Things to do
A – According to the passage on jealousy, what does jealousy thrive best on?
B – Proceed with the passage on jealousy, picking up right after its final sentence.

Article
****************
Hunger, thirst, erotism always find their satisfaction at some time. Intense pain deadens itself thru its very intensity. Jealousy on the contrary feeds on itself. It can be aroused by the unseen as well as by the obvious. In fact, like many neurotic elements, it thrives best on the invisible and the unreal.

Jealousy based upon unseen things, hunches, intuition, borders dangerously on hallucinatory states. The absolute blindness of some husbands, on the other hand, reveals a form of egotistical cocksureness closely allied to delusions of greatness.

Rules for Husbands. Forel, in some ways very old fashioned and unimaginative, has summarised as follows the proper rules of conduct for "reasonable husbands" suffering from jealousy.
****************
Extracted listing
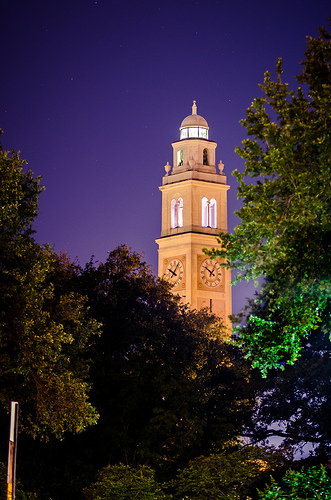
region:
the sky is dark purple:
[59, 102, 147, 237]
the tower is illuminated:
[152, 96, 259, 393]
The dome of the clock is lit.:
[179, 98, 215, 141]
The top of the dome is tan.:
[175, 93, 216, 128]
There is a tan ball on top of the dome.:
[189, 96, 202, 104]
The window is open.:
[196, 145, 214, 168]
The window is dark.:
[201, 147, 211, 167]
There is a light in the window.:
[164, 191, 185, 231]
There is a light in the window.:
[201, 193, 219, 233]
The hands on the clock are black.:
[167, 263, 181, 280]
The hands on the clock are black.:
[204, 264, 216, 278]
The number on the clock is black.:
[172, 260, 177, 266]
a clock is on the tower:
[165, 259, 185, 292]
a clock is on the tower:
[202, 255, 223, 288]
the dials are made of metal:
[168, 263, 178, 279]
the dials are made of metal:
[204, 263, 216, 279]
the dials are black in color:
[167, 262, 180, 280]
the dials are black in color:
[204, 263, 217, 277]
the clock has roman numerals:
[166, 259, 185, 289]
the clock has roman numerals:
[200, 256, 226, 291]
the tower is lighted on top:
[180, 124, 209, 142]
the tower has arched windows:
[202, 195, 218, 226]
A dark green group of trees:
[3, 147, 252, 498]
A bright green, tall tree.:
[204, 28, 329, 498]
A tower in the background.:
[154, 96, 230, 342]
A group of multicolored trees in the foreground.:
[0, 27, 330, 498]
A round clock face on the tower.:
[197, 256, 223, 289]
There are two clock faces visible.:
[162, 257, 225, 292]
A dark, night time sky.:
[0, 1, 328, 268]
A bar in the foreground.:
[7, 400, 20, 498]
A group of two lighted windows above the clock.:
[197, 193, 226, 292]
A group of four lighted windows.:
[167, 195, 217, 232]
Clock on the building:
[159, 256, 187, 286]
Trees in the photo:
[128, 351, 215, 443]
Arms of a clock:
[207, 264, 220, 278]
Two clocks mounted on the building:
[156, 256, 224, 290]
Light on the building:
[164, 194, 218, 228]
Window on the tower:
[197, 199, 220, 229]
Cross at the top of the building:
[184, 92, 207, 115]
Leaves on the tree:
[267, 260, 305, 320]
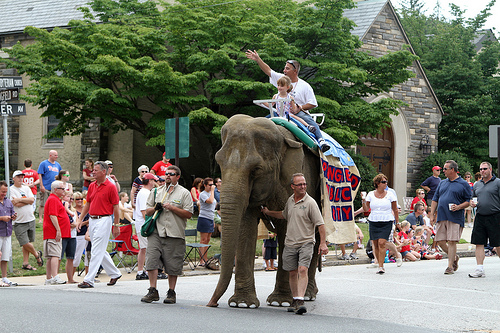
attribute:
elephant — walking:
[205, 113, 359, 307]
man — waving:
[244, 50, 331, 153]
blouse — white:
[366, 189, 397, 221]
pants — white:
[77, 215, 122, 289]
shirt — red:
[86, 178, 119, 212]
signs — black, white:
[0, 73, 29, 200]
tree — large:
[4, 2, 417, 211]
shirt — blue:
[432, 177, 471, 225]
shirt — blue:
[38, 160, 64, 191]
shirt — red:
[42, 193, 71, 241]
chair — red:
[114, 224, 142, 274]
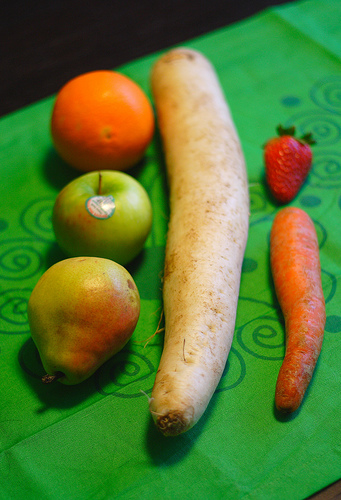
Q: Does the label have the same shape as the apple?
A: Yes, both the label and the apple are round.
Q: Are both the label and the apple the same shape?
A: Yes, both the label and the apple are round.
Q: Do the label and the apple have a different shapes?
A: No, both the label and the apple are round.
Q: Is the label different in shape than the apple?
A: No, both the label and the apple are round.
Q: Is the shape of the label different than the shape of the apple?
A: No, both the label and the apple are round.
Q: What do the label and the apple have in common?
A: The shape, both the label and the apple are round.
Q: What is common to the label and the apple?
A: The shape, both the label and the apple are round.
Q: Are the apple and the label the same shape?
A: Yes, both the apple and the label are round.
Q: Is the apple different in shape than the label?
A: No, both the apple and the label are round.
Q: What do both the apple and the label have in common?
A: The shape, both the apple and the label are round.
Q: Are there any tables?
A: Yes, there is a table.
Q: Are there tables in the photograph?
A: Yes, there is a table.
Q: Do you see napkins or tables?
A: Yes, there is a table.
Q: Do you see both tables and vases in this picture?
A: No, there is a table but no vases.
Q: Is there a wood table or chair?
A: Yes, there is a wood table.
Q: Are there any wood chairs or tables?
A: Yes, there is a wood table.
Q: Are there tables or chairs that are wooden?
A: Yes, the table is wooden.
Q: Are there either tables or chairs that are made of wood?
A: Yes, the table is made of wood.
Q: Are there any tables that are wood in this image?
A: Yes, there is a wood table.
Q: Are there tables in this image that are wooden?
A: Yes, there is a table that is wooden.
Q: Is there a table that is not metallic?
A: Yes, there is a wooden table.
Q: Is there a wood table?
A: Yes, there is a table that is made of wood.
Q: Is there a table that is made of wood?
A: Yes, there is a table that is made of wood.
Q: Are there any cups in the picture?
A: No, there are no cups.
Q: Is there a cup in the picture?
A: No, there are no cups.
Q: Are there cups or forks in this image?
A: No, there are no cups or forks.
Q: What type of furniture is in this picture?
A: The furniture is a table.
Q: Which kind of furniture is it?
A: The piece of furniture is a table.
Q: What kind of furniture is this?
A: This is a table.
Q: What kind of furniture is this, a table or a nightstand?
A: This is a table.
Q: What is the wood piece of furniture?
A: The piece of furniture is a table.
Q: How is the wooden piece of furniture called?
A: The piece of furniture is a table.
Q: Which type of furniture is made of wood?
A: The furniture is a table.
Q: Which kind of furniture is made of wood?
A: The furniture is a table.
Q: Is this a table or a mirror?
A: This is a table.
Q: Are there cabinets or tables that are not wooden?
A: No, there is a table but it is wooden.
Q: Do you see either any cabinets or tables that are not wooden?
A: No, there is a table but it is wooden.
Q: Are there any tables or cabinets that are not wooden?
A: No, there is a table but it is wooden.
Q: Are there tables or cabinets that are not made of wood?
A: No, there is a table but it is made of wood.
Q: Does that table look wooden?
A: Yes, the table is wooden.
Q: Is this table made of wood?
A: Yes, the table is made of wood.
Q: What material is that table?
A: The table is made of wood.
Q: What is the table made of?
A: The table is made of wood.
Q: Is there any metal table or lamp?
A: No, there is a table but it is wooden.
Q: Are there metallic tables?
A: No, there is a table but it is wooden.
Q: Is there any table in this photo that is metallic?
A: No, there is a table but it is wooden.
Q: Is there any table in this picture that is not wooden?
A: No, there is a table but it is wooden.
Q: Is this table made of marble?
A: No, the table is made of wood.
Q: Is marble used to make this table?
A: No, the table is made of wood.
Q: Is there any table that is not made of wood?
A: No, there is a table but it is made of wood.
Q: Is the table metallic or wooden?
A: The table is wooden.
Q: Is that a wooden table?
A: Yes, that is a wooden table.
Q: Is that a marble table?
A: No, that is a wooden table.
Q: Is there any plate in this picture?
A: No, there are no plates.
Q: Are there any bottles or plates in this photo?
A: No, there are no plates or bottles.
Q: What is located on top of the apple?
A: The label is on top of the apple.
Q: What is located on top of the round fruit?
A: The label is on top of the apple.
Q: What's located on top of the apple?
A: The label is on top of the apple.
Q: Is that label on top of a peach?
A: No, the label is on top of the apple.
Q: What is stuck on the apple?
A: The label is stuck on the apple.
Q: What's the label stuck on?
A: The label is stuck on the apple.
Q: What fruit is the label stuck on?
A: The label is stuck on the apple.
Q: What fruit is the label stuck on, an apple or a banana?
A: The label is stuck on an apple.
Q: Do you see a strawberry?
A: Yes, there is a strawberry.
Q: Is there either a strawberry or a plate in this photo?
A: Yes, there is a strawberry.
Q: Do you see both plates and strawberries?
A: No, there is a strawberry but no plates.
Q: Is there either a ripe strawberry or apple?
A: Yes, there is a ripe strawberry.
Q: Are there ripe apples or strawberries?
A: Yes, there is a ripe strawberry.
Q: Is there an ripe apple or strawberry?
A: Yes, there is a ripe strawberry.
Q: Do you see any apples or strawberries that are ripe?
A: Yes, the strawberry is ripe.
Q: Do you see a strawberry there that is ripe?
A: Yes, there is a ripe strawberry.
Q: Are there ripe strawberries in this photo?
A: Yes, there is a ripe strawberry.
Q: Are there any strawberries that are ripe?
A: Yes, there is a strawberry that is ripe.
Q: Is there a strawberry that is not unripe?
A: Yes, there is an ripe strawberry.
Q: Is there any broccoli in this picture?
A: No, there is no broccoli.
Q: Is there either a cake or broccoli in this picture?
A: No, there are no broccoli or cakes.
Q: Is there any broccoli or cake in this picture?
A: No, there are no broccoli or cakes.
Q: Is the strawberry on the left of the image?
A: No, the strawberry is on the right of the image.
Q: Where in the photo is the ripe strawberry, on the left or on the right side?
A: The strawberry is on the right of the image.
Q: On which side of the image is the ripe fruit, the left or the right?
A: The strawberry is on the right of the image.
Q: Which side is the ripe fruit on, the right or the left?
A: The strawberry is on the right of the image.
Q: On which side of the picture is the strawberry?
A: The strawberry is on the right of the image.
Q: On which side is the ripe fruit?
A: The strawberry is on the right of the image.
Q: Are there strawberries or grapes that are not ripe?
A: No, there is a strawberry but it is ripe.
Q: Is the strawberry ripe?
A: Yes, the strawberry is ripe.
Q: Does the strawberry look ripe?
A: Yes, the strawberry is ripe.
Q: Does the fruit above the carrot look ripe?
A: Yes, the strawberry is ripe.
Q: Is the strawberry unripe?
A: No, the strawberry is ripe.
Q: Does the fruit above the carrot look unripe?
A: No, the strawberry is ripe.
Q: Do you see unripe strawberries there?
A: No, there is a strawberry but it is ripe.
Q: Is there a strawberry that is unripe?
A: No, there is a strawberry but it is ripe.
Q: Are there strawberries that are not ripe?
A: No, there is a strawberry but it is ripe.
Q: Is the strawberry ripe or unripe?
A: The strawberry is ripe.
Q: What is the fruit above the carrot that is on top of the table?
A: The fruit is a strawberry.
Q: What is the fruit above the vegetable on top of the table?
A: The fruit is a strawberry.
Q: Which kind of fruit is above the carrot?
A: The fruit is a strawberry.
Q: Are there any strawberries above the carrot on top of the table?
A: Yes, there is a strawberry above the carrot.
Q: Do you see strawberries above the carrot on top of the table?
A: Yes, there is a strawberry above the carrot.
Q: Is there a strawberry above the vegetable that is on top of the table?
A: Yes, there is a strawberry above the carrot.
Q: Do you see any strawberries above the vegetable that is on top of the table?
A: Yes, there is a strawberry above the carrot.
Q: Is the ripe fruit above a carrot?
A: Yes, the strawberry is above a carrot.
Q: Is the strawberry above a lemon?
A: No, the strawberry is above a carrot.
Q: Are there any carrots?
A: Yes, there is a carrot.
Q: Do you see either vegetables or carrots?
A: Yes, there is a carrot.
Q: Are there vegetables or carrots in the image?
A: Yes, there is a carrot.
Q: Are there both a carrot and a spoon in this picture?
A: No, there is a carrot but no spoons.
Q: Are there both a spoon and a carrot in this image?
A: No, there is a carrot but no spoons.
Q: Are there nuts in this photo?
A: No, there are no nuts.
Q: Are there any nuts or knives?
A: No, there are no nuts or knives.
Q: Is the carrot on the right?
A: Yes, the carrot is on the right of the image.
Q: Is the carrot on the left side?
A: No, the carrot is on the right of the image.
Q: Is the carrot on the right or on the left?
A: The carrot is on the right of the image.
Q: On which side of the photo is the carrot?
A: The carrot is on the right of the image.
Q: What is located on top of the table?
A: The carrot is on top of the table.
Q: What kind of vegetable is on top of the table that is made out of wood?
A: The vegetable is a carrot.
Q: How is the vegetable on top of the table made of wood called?
A: The vegetable is a carrot.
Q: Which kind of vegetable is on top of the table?
A: The vegetable is a carrot.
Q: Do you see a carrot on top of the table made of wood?
A: Yes, there is a carrot on top of the table.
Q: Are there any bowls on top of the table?
A: No, there is a carrot on top of the table.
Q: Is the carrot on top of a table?
A: Yes, the carrot is on top of a table.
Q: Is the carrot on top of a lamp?
A: No, the carrot is on top of a table.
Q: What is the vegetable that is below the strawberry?
A: The vegetable is a carrot.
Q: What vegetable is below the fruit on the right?
A: The vegetable is a carrot.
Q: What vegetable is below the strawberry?
A: The vegetable is a carrot.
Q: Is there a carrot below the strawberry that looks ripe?
A: Yes, there is a carrot below the strawberry.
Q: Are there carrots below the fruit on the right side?
A: Yes, there is a carrot below the strawberry.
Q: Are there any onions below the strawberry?
A: No, there is a carrot below the strawberry.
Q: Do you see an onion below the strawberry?
A: No, there is a carrot below the strawberry.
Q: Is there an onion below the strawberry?
A: No, there is a carrot below the strawberry.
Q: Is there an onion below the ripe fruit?
A: No, there is a carrot below the strawberry.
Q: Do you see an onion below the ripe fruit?
A: No, there is a carrot below the strawberry.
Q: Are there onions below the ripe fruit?
A: No, there is a carrot below the strawberry.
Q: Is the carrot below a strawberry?
A: Yes, the carrot is below a strawberry.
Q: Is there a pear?
A: Yes, there is a pear.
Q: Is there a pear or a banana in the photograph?
A: Yes, there is a pear.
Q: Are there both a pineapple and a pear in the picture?
A: No, there is a pear but no pineapples.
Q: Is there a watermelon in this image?
A: No, there are no watermelons.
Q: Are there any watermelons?
A: No, there are no watermelons.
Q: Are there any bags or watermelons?
A: No, there are no watermelons or bags.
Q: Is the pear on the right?
A: No, the pear is on the left of the image.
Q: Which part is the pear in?
A: The pear is on the left of the image.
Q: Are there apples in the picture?
A: Yes, there is an apple.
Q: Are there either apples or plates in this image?
A: Yes, there is an apple.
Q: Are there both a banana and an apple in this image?
A: No, there is an apple but no bananas.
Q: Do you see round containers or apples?
A: Yes, there is a round apple.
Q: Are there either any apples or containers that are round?
A: Yes, the apple is round.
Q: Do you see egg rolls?
A: No, there are no egg rolls.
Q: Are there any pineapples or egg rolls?
A: No, there are no egg rolls or pineapples.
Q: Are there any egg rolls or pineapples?
A: No, there are no egg rolls or pineapples.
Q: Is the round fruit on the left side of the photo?
A: Yes, the apple is on the left of the image.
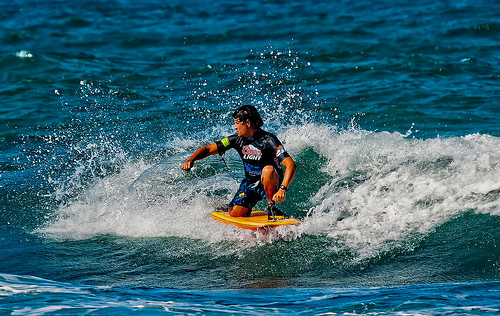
****************
Task-by-task outputs
A – The invisible and the unreal.

B –
"An intelligent husband," he writes, "should quietly find out thru the usual agencies whether his suspicions are justified or not. For what is the use of being jealous? If his suspicions are unfounded, he can only annoy his wife and make her unhappy thru his jealous behavior. If he was right in suspecting her, there is only one of two things to be done: either an otherwise excellent wife has yielded to the attraction of another man and may feel perfectly miserable over it. She should be forgiven and led back into the right path. Or a wife has no affection left for her husband or she is an unworthy, characterless deceiver, and in such cases, what is needed is not jealousy but a divorce."

Instead of "reasonable" husbands, Forel should have written, husbands "free from complexes," for jealousy is little besides a neurotic mask for an unrecognized feeling of inferiority.